Wong Lo Kat
|Wong Lo Kat|
Wong Lo Kat (Chinese: 王老吉) or Wanglaoji in Mandarin pinyin, is a Chinese herbal tea, and one of the most popular tea drinks in China today. It is sold in many forms and different types of cans or cardboard containers.
"Wong Lo Kat" is the Cantonese transliteration of its name in Chinese characters. Wong Lo Kat originated in 1828 during the Qing Dynasty in Guangdong (Kwangtung) and Guangxi (Kwangsi) provinces of China, founded by a doctor Wong Chat Bong (simplified Chinese: 王泽邦; traditional Chinese: 王澤邦; pinyin: Wáng Zébāng). Because the Wong family was the inventor of herbal tea brewing in southern China, the brand is synonymous with this type of drink. The recipe has been passed down through multiple generations to today's tea culture.
In around 1949, the Chinese government began seizing private companies and all associated assets. Wong Lo Kat's descendants established operations in Hong Kong, whilst all assets in Mainland China passed to a government-owned subsidiary.

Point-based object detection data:
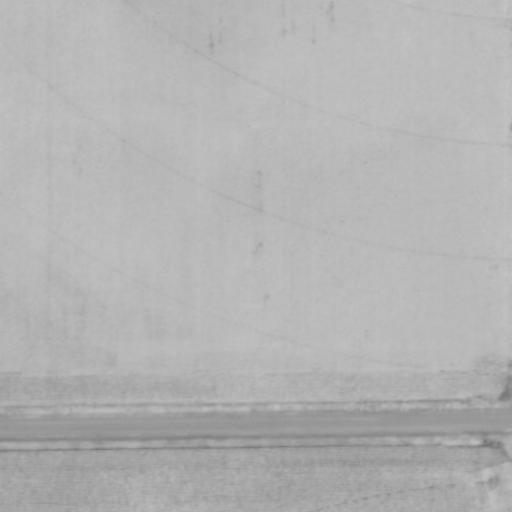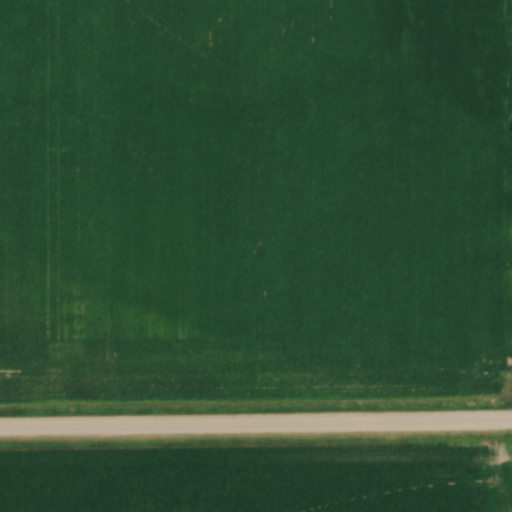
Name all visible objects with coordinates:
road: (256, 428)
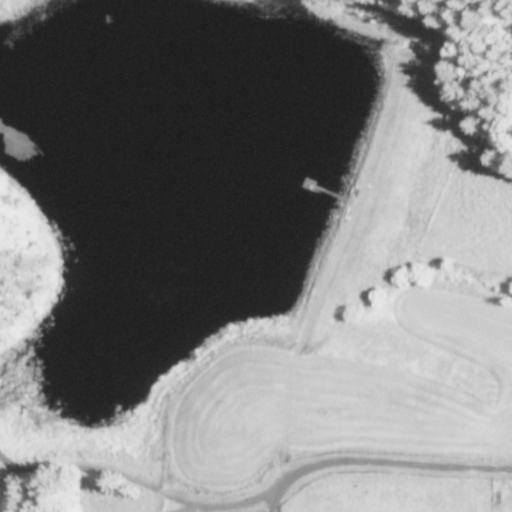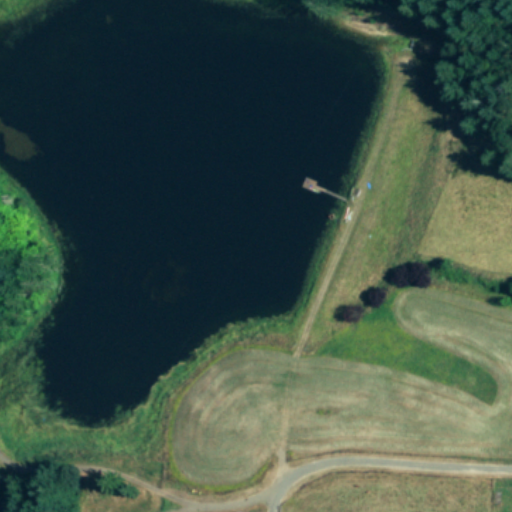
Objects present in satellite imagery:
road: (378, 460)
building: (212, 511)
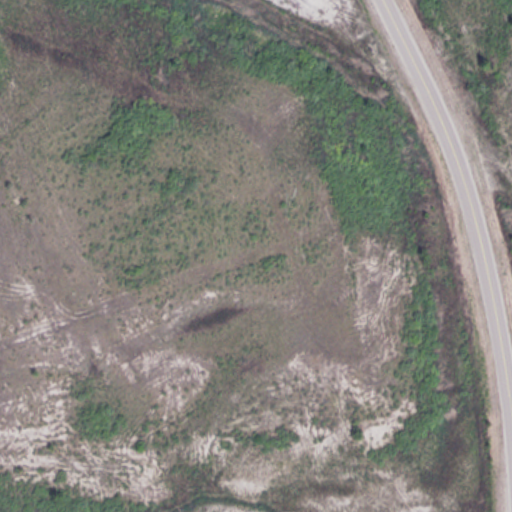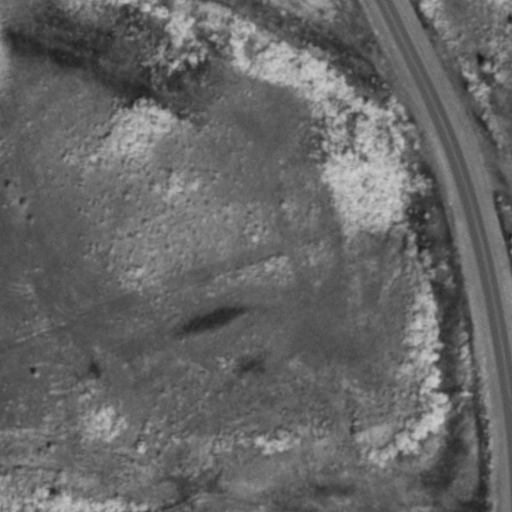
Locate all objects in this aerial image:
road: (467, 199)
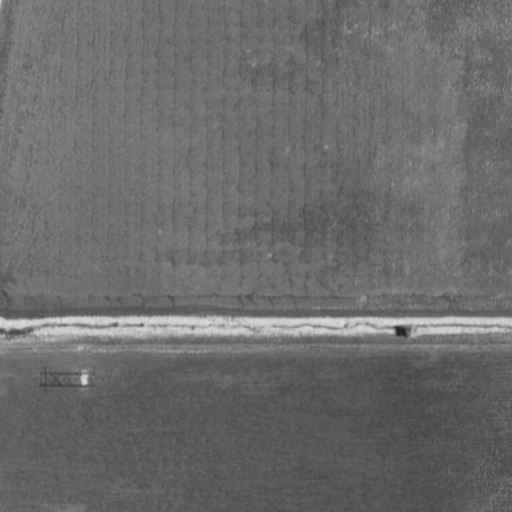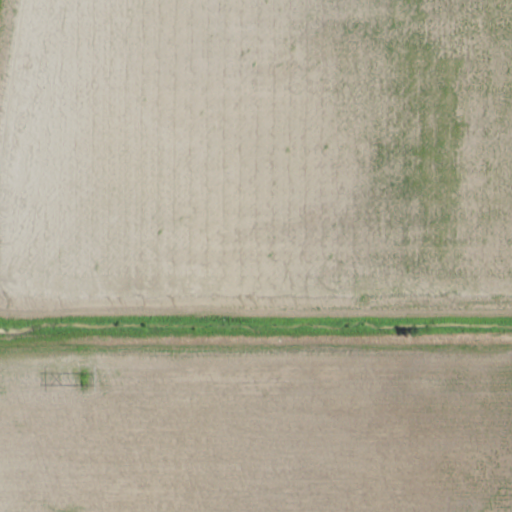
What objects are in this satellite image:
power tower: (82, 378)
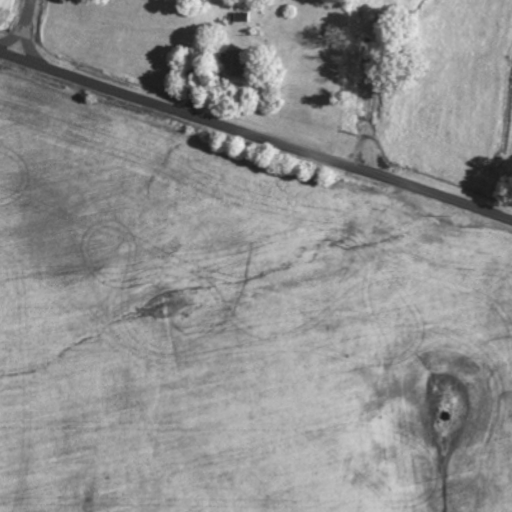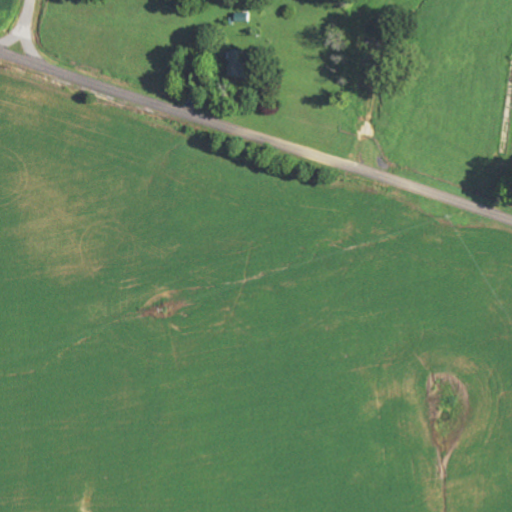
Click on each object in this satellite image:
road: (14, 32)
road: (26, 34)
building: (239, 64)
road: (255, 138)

...

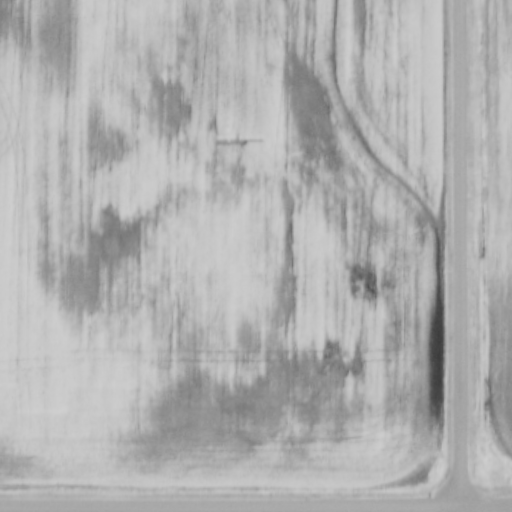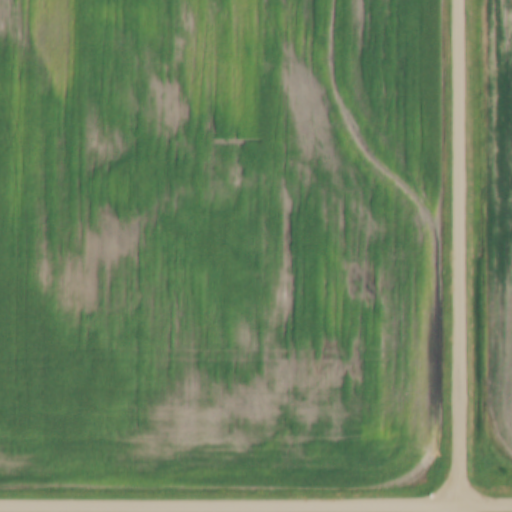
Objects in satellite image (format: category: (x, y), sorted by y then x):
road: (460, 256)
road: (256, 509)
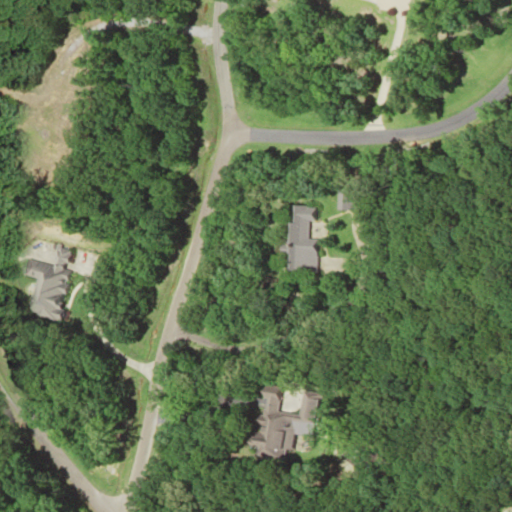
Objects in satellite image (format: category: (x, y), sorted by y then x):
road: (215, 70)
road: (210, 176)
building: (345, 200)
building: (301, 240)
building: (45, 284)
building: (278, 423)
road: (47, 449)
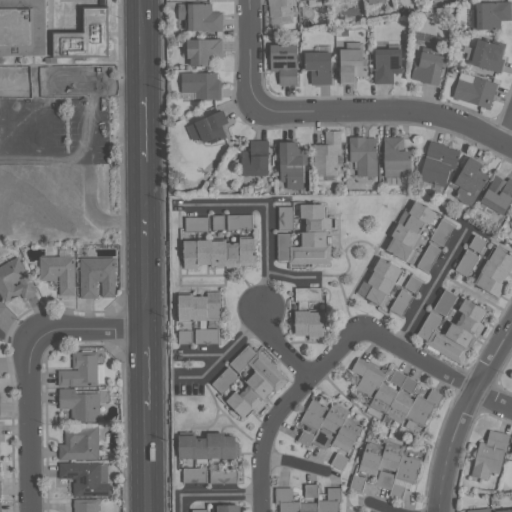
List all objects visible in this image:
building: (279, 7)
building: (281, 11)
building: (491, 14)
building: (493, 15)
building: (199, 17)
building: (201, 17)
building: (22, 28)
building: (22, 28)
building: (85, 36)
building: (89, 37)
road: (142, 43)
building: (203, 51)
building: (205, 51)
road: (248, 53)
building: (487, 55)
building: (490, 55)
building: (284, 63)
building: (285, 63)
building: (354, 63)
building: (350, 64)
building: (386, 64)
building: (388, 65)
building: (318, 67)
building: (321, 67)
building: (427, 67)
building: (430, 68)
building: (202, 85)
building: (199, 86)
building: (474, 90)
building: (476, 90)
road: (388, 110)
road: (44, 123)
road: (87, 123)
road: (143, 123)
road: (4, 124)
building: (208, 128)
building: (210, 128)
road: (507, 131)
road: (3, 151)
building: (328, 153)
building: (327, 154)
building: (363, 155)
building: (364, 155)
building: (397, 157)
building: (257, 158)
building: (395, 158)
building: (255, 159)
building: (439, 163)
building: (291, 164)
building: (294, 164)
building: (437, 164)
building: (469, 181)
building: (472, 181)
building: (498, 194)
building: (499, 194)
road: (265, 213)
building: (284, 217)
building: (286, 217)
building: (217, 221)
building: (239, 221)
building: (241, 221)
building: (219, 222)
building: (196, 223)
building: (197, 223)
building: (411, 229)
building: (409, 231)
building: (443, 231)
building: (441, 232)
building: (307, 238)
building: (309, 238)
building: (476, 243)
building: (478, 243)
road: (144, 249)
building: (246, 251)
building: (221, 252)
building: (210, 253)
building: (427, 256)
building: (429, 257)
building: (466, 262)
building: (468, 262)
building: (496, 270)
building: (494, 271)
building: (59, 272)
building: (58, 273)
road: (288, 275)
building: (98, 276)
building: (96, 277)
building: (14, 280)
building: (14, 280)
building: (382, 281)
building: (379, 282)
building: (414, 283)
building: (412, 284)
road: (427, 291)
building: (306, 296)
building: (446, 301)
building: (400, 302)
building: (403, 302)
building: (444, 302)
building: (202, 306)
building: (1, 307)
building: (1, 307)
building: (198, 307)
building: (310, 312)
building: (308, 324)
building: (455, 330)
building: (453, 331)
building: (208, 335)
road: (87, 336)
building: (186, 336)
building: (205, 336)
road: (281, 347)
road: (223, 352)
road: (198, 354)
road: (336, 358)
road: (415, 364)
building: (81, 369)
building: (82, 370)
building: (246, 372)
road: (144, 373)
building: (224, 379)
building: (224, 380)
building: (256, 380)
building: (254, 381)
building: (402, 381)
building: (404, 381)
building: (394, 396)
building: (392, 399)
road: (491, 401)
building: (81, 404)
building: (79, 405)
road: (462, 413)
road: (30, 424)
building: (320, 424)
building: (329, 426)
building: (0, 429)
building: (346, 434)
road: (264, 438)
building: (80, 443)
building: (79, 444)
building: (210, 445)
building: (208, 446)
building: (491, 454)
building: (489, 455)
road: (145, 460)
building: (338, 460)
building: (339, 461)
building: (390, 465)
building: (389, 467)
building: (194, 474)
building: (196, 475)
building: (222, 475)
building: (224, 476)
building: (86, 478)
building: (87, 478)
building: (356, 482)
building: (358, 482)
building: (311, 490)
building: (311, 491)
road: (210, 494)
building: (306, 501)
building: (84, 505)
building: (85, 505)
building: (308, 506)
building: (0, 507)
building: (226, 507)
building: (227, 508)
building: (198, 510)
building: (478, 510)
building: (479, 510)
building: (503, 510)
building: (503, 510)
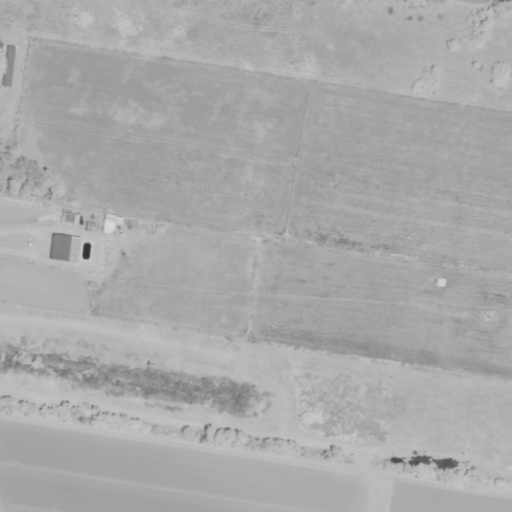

* * *

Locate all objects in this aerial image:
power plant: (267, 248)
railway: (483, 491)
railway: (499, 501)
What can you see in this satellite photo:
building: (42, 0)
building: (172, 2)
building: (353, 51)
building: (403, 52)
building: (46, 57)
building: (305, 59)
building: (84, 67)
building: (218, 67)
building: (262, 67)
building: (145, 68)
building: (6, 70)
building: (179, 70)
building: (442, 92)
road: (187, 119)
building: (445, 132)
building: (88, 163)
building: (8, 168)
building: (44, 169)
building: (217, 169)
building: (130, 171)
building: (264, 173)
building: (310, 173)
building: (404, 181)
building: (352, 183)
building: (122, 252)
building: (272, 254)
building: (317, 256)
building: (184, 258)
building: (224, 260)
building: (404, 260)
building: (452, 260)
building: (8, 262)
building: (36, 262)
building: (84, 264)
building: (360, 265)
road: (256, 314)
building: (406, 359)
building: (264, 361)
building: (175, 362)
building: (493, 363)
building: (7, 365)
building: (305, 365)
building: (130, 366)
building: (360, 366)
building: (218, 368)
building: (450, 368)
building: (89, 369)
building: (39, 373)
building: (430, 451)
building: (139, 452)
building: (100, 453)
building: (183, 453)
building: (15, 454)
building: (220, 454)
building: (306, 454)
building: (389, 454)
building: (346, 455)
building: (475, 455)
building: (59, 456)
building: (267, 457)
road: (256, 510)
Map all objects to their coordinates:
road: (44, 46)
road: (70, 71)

### [TASK A]
In the Wong Lo Kat text, rewrite the part from "In around 1949, the" up to and including "a government-owned subsidiary.", replacing "private companies" with "private businesses".
### [TASK B]
According to the Wong Lo Kat text, who founded the drink?
### [TASK C]
Please continue the text on Wong Lo Kat from where it stops.

### [TASK ANSWER A]
In around 1949, the Chinese government began seizing private businesses and all associated assets. Wong Lo Kat's descendants established operations in Hong Kong, whilst all assets in Mainland China passed to a government-owned subsidiary.

### [TASK ANSWER B]
A doctor named Wong Chat Bong.

### [TASK ANSWER C]
Trademark dispute in Mainland China
"Wanglaoji"'s trademark right holder, Guangzhou Yangcheng Pharmaceutical (广州羊城药业), whose name was later changed to "Guangzhou Wanglaoji Pharmaceutical Co., Ltd." (广州王老吉药业有限公司), a subsidiary of the state-owned Guangzhou Pharmaceutical Holdings Limited (广州医药集团有限公司), licensed the right to use the "王老吉" trade mark to Hong Kong Hung To Group Co., Ltd. (香港鴻道集團有限公司), who marketed the Wong Lo Kat product in red cans, meanwhile the 250ml green carton version has been produced by Guangzhou Pharmaceutical themselves.
In 1997, Hung To Group and Guangzhou Pharmaceutical signed a trademark license agreement. Hung To Group had legally gained the right to use "王老吉" and, its subsidiary, JDB Beverage Co., Ltd. (加多宝饮料有限公司; aka. Jiaduobao) had been the producer of the red can version of Wong Lo Kat in mainland China. JDB Group also used the traditional English name Wong Lo Kat in mainland China, which is the "王老吉" in Cantonese spelling since 1828.
The trademark license was renewed in 2000 to make it valid until 2 May 2010. In 2002 and 2003, two additional extensions were signed, extending the validity to 2013 and 2020 respectively.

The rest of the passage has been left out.